Le bimensuel gabonais L’Autre journal a été lancé en novembre dernier. Quasiment tous les exemplaires de son premier numéro ont été saisis après leur sortie et ceux du deuxième numéro sont bloqués à l’aéroport de Libreville. Officiellement, il n’est pas interdit. Mais c’est un exemple de la censure déguisée qui touche la presse privée du pays.
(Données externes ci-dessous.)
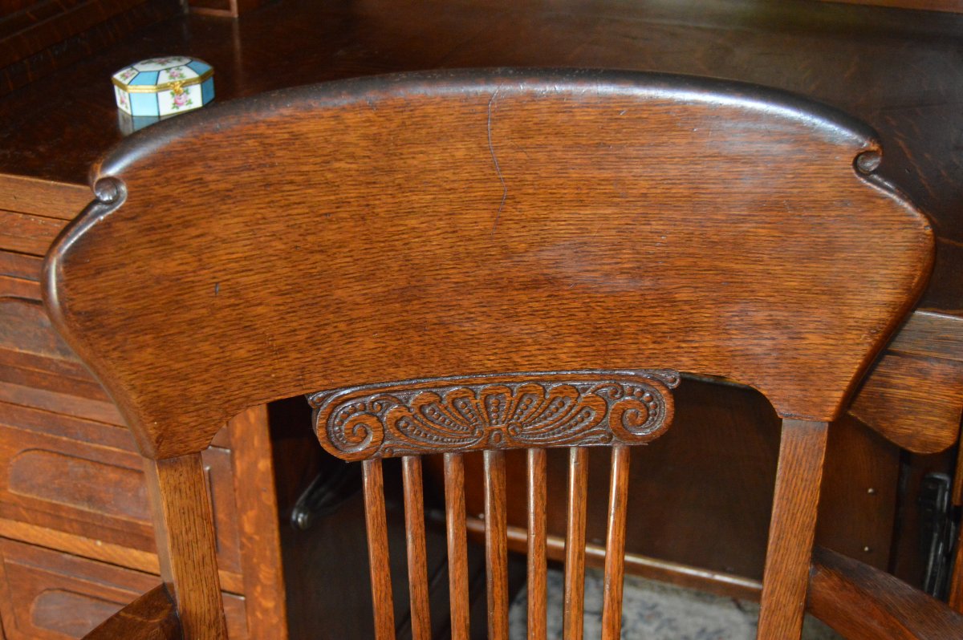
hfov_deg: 37.9
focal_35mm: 52
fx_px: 1403
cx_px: 482
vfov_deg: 25.7
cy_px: 320
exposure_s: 1/60
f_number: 4.5
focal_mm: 35
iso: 3200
5 000 exemplaires du deuxième numéro de L’Autre journal sont bloqués à l’aéroport de Libreville depuis le 12 décembre. En Une de ce bimensuel gabonais, un article qui fait état d’un rapport « très confidentiel » dans lequel le FMI dresse « un réquisitoire cinglant contre la gestion économique, financière et sociale » du Gabon. Suivent d’autres papiers sur les accointances entre presse et politique, sur le « flou » entourant la gestion du pétrole ou encore sur la progression du sida dans le pays… Des articles choc qui n’ont apparemment pas plu à tout le monde.
« Le deuxième numéro du journal est détenu illégalement par la police de l’air et des frontières », a indiqué dans un communiqué Anaclet Segalt, le directeur de publication. Ce dernier a été obligé de faire imprimer ce numéro au Cameroun, après le refus de l’imprimerie gabonaise qui aurait reçu « des pressions » de la part des autorités. En effet, le premier numéro de ce journal qui n’a pas la plume dans sa poche, daté du 15 au 30 novembre, a déjà connu quelques turpitudes.
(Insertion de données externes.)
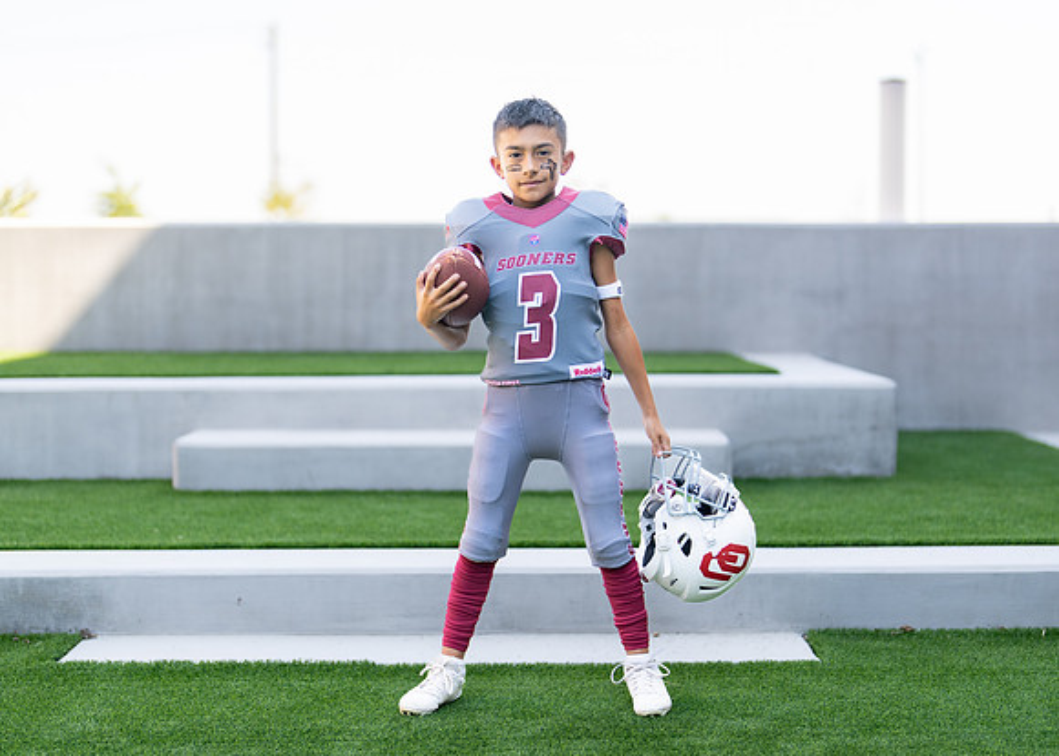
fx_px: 1970
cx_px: 568
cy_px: 391
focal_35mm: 66
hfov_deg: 30.1
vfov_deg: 21.7
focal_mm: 50
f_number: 1.2
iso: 100
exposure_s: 1/1600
Photocopies sous le manteau
A peine placés en kiosque, les exemplaires ont été saisis par la police. Un des premiers lecteurs raconte, sous anonymat, que les habitants de la capitale qui ont pu se procurer le journal avant se sont empressés de faire des photocopies et de les distribuer. « Le contenu était intéressant et n’était pas tendre avec le système. Nous avions été averti de la sortie de ce nouveau journal par le biais d’affichettes et du bouche à oreille. Finalement, la saisie a fait plus de publicité qu’autre chose. Tout le monde voulait le lire et attendait le deuxième ! »
Un journaliste de L’Union, le quotidien gouvernemental, estime quant à lui que L’Autre journal n’apportait rien de neuf. « Quand un nouveau titre se lance, il tape sur le gouvernement pour attirer les lecteurs, c’est classique. Mais il y a tant de titres qui apparaissent pour disparaître aussitôt. La plupart ne sont pas créés par des professionnels, il n’y a pas de rigueur journalistique ; le problème, au Gabon, c’est la formation et le manque d’application des règles de déontologie et d’éthique. L’Union est le seul quotidien du pays. Les bi-mensuels et les hebdos paraissent en fonction des moyens qu’ils ont. »
Presse asphyxiée
Officiellement, L’Autre journal n’a pas été interdit, on lui refuse juste le dédouanement à l’aéroport. Officiellement toujours, la presse n’est pas censurée au Gabon. Dans les faits, les sanctions pleuvent. Procès pour atteinte à la vie privée du chef de l’Etat ou trouble de l’ordre public… Les journaux sont prêts à afficher les titres les plus aguicheurs pour vendre à tout prix. Résultat : ils sont régulièrement saisis. Depuis cet été, quatre titres ont été interdits : Misamu (« les nouvelles »), La Sagaie, Gabaon, qui a été mis en demeure, et le numéro 3 de Sub-Version, imprimé lui aussi au Cameroun et saisi le 17 septembre à l’aéroport de Libreville sur décision du Conseil national de la communication.
La presse indépendante a du mal à survivre : de nombreux titres sont plombés par les coûts d’impression exorbitants – c’est pour cela que certains choisissent de se faire imprimer au Cameroun où les coûts sont nettement moins élevés. Quant à la Société gabonaise
de presse (Sogapresse), qui détient le monopole de la distribution, elle impose elle-aussi ses tarifs et prend un pourcentage de 35 à 40% en contrepartie de la vente de journaux. Une façon très subtile d’asphyxier les publications privées. Car seuls les journaux d’Etat, subventionnés, sortent normalement. « L’Union est le titre le plus lu parce-qu’on n’a pas le choix », regrette un lecteur. « Tous les jeudis, vous êtes sûr de voir La Relance, l’hebdomadaire du parti au pouvoir, en kiosque. Ce qui n’est pas le cas pour les autres. »
L’équipe de L’Autre journal, elle, a décidé de continuer l’aventure. Elle devait se réunir vendredi dans l’après-midi… pour sortir le troisième numéro. Coûte que coûte.